• **READING TEXT**:
OBJECTIVES OF THIS BLOG

This blog was started in May 2012, one month before the United Nations Rio+20 ‘Earth Summit’ where the green economy was the main theme. The blog so far has had three specific objectives.

In the run-up to the Rio+20 Summit the initial objective was to raise awareness of Africa’s huge green growth potential and role in rebalancing the global economy. Eight posts were published before the Summit and were sent to as many African environment ministries as possible. One post was published in August 2012 appraising the summit and Africa’s position: Africa, Rio+20 and the Green Road Ahead.

The second objective was to examine the case of Ethiopia, following the death of prime minister Meles Zenawi on 21 August 2012. At the time of his death Mr Meles was recognised as 'the voice of Africa' at international summits and conferences and a leader in Africa's green thinking. Four posts on Ethiopia were published between late August and early November 2012 exploring the paradoxical nature of his leadership with a focus on raising awareness of his green legacy and 21st century vision for Ethiopia and Africa.

• **TASKS TO COMPLETE**:
**A.** In the text on the blog's objectives, rewrite the stretch from "This blog was" through "three specific objectives.", replacing "green economy" with "sustainable economy".
**B.** According to the text on the blog's objectives, how many posts on Ethiopia were published, and over what period?
**C.** Continue the text on the blog's objectives from its last sentence.

• **EXTRACTED DATA**:

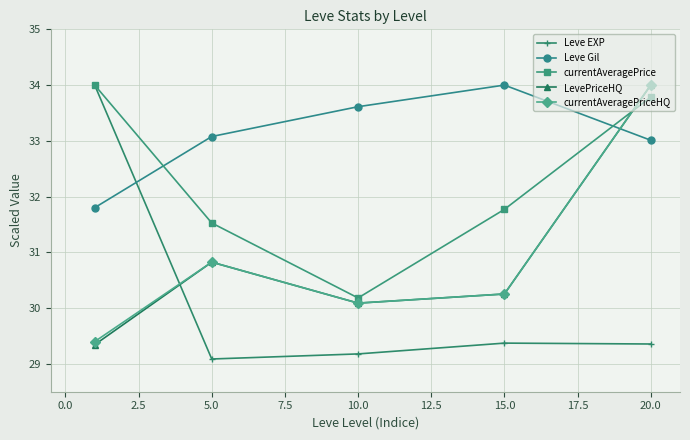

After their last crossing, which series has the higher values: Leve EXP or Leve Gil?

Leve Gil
* * *
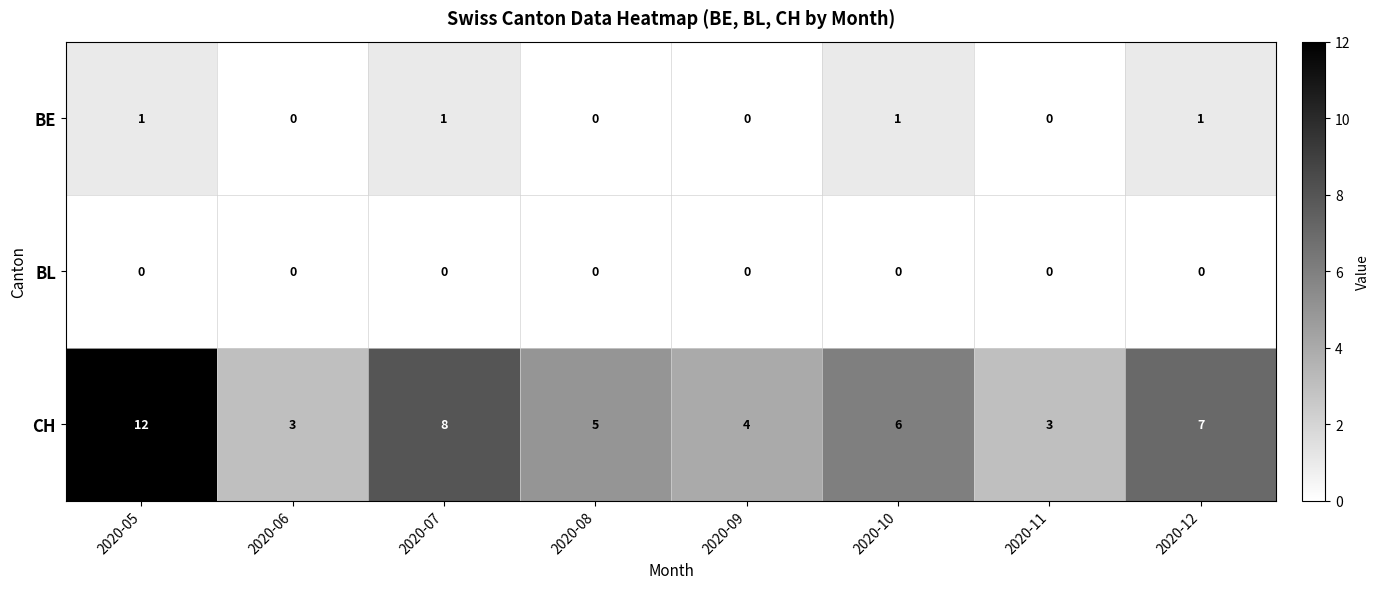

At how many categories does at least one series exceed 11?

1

• **RESULTS OF THE EXERCISE**:
**A.**
This blog was started in May 2012, one month before the United Nations Rio+20 ‘Earth Summit’ where the sustainable economy was the main theme. The blog so far has had three specific objectives.

**B.** Four posts, published between late August and early November 2012.

**C.**
The third and current objective is to raise awareness of the importance of the green economy in Africa's growth story. 2013 started with unprecedented optimism for Africa’s growth prospects. Summits, conferences, articles, books, blogs, films and other media now proclaim that 'Africa’s Moment' has arrived. But very few even mention the green economy as an essential tool in the process to achieve sustainability and resilience. For this reason the current focus of this blog is a call to action to 'put the green economy into Africa’s growth story'.

Part of this call to action is writing letters to the Financial Times. Not only does the FT have excellent coverage of Africa but it is also seen by many as the 'world's most influential newspaper'.


Saturday 3 August 2013

AFRICA’S COMING CRASH AND HOW THE GREEN ECONOMY CAN PREVENT IT



The future of the world is green and when we plan for our future we must do so on the basis of green technologies.  All the more so because we have not heavily invested in old technologies and we are as it were investing in a green field - Meles Zenawi, late Prime Minister of Ethiopia in a key note speech delivered to the 6th African Economic Conference on “Green Economy and Structural Transformation in Africa" — 25/10/11.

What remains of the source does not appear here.